This is the second blog in our three-part series covering some recent work in Jira cloud front-end to reduce the amount of JavaScript that's downloaded when loading pages. Part 1 focused on the process of discovering and implementing a relatively small performance fix with a significant impact.

In this blog, we will discuss the results we saw from a project to migrate to the usage of "modern bundles" within the Jira front-end for more recent browser versions.

What are modern bundles?

Modern bundles are a popular technique that can achieve performance wins by serving a less transpiled version of frontend bundles to the recent version of browsers.

By default, we transpile and polyfill our javascript code to make sure it will run well on all the browsers we support. This usually means assuming as few browser capabilities as possible (for example, IE11). As a result, we apply a lot of code transformations and polyfills. What we could do instead is produce two separate bundles: the default one for the less capable browsers and a modern one (hence the name) for the more recent browsers. Then, at run-time on a web-server, we can pick one or the other depending on the browser making a request, as identified by the User-Agent header.

What are modern browsers?

In Jira front-end, we follow the list of browsers supported by cloud (IE11 was on the list of supported browsers at that time):

ie >= 11
last 1 Edge version
last 1 Firefox version
last 1 Chrome version
last 1 Safari version
last 1 iOS version
last 1 ChromeAndroid version

Based on that, we define modern browsers as every browser on the list, except for IE.

Modern bundles experiment

On the web app build side, we need to add a separate build that will build modern bundles and deploy them to a known location. On the web-server side, we need to distinguish between modern and non-modern browsers and serve the corresponding build to customers based on their browser. Once we have all our bases covered, we're ready to run a controlled 50:50 experiment on production to get the numbers.

● ● ●

TASK ITEM:
Reproduce everything in the text on modern bundles from "In this blog, we" down to "are modern bundles?", swapping "browser versions" for "browser releases".

ENTRIES SHOWN:
● ● ●

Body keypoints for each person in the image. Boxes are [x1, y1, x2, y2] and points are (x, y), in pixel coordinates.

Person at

● ● ●

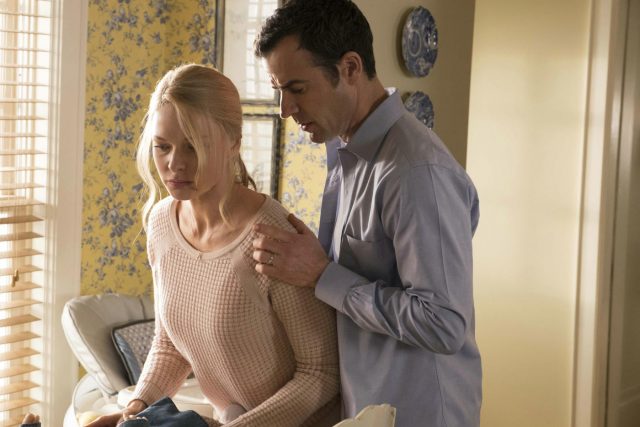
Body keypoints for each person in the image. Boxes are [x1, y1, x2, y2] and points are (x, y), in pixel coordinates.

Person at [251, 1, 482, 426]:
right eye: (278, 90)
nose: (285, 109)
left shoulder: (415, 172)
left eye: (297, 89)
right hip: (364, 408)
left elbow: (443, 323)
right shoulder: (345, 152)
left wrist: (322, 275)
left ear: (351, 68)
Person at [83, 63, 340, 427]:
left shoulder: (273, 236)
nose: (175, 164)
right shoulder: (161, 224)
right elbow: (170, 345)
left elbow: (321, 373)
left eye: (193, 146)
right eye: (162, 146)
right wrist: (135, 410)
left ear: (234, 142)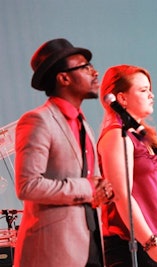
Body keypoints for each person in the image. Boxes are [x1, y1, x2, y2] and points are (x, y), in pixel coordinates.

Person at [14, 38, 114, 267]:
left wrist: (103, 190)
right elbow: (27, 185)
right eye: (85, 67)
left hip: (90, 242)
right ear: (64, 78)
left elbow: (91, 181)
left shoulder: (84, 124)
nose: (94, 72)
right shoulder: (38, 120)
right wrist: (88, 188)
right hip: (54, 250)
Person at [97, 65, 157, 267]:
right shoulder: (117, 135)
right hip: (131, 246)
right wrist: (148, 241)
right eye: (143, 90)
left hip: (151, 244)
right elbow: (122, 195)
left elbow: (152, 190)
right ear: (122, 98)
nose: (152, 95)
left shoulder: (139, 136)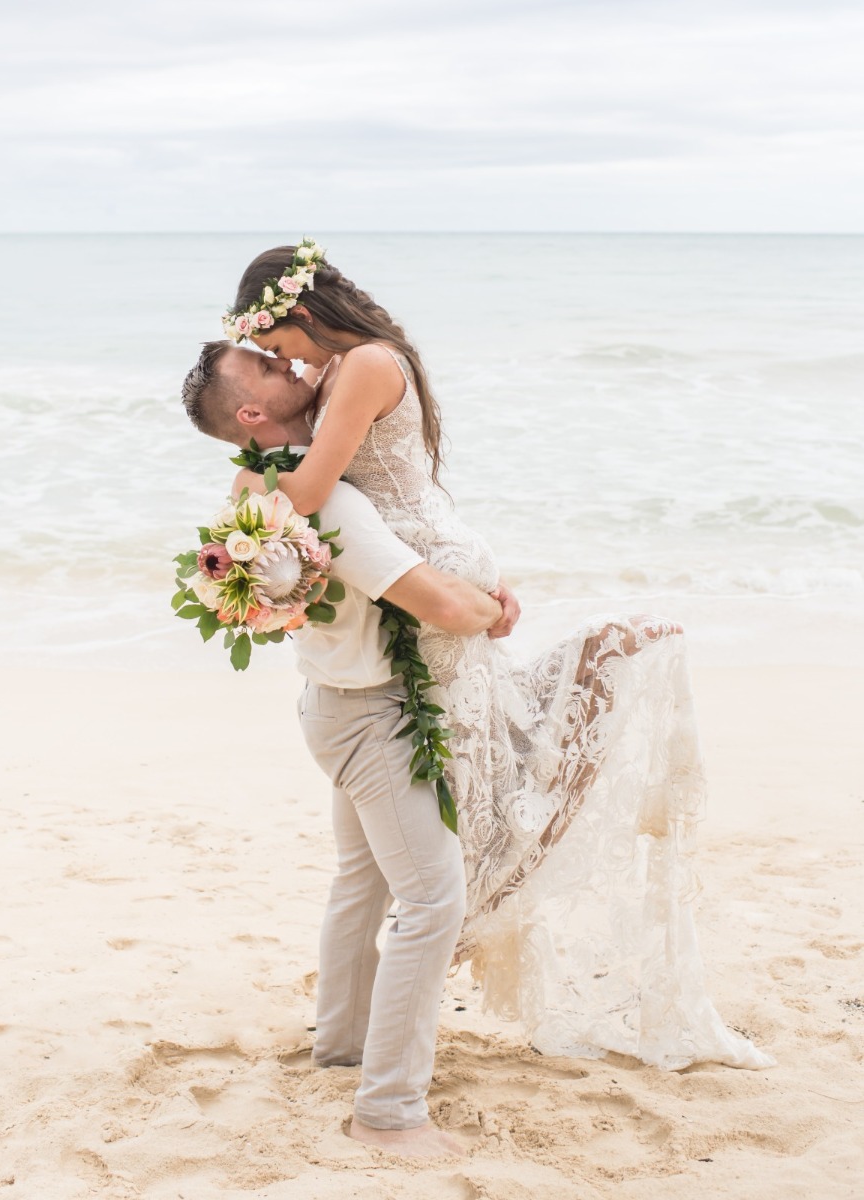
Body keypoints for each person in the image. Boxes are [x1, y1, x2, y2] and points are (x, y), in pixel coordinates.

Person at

● ● ●

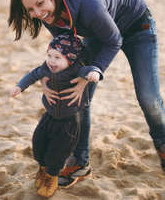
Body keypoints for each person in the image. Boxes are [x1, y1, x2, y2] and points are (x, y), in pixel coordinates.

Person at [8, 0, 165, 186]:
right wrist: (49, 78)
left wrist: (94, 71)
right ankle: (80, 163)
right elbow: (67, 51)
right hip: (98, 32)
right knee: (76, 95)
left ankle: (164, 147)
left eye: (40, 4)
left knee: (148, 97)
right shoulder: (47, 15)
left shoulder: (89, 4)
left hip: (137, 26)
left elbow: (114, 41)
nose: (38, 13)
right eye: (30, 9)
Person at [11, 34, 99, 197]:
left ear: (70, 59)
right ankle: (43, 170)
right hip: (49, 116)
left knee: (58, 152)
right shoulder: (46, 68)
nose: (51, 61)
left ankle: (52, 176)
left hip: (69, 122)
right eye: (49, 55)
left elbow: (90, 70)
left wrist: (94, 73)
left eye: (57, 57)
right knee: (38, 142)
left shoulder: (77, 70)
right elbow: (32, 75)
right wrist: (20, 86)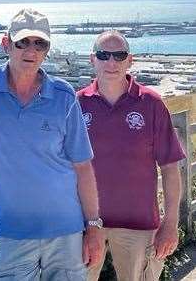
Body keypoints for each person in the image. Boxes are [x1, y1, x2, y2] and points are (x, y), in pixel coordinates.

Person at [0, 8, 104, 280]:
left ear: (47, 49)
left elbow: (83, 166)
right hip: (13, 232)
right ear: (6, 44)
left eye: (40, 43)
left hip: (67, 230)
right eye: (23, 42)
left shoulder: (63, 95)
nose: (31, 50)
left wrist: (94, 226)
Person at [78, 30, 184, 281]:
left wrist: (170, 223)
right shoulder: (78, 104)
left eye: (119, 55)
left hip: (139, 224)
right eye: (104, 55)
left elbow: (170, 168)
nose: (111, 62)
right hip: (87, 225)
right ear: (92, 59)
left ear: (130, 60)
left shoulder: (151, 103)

● ● ●

REPLY TO THE TASK:
In this blog, we will discuss the results we saw from a project to migrate to the usage of "modern bundles" within the Jira front-end for more recent browser releases.

What are modern bundles?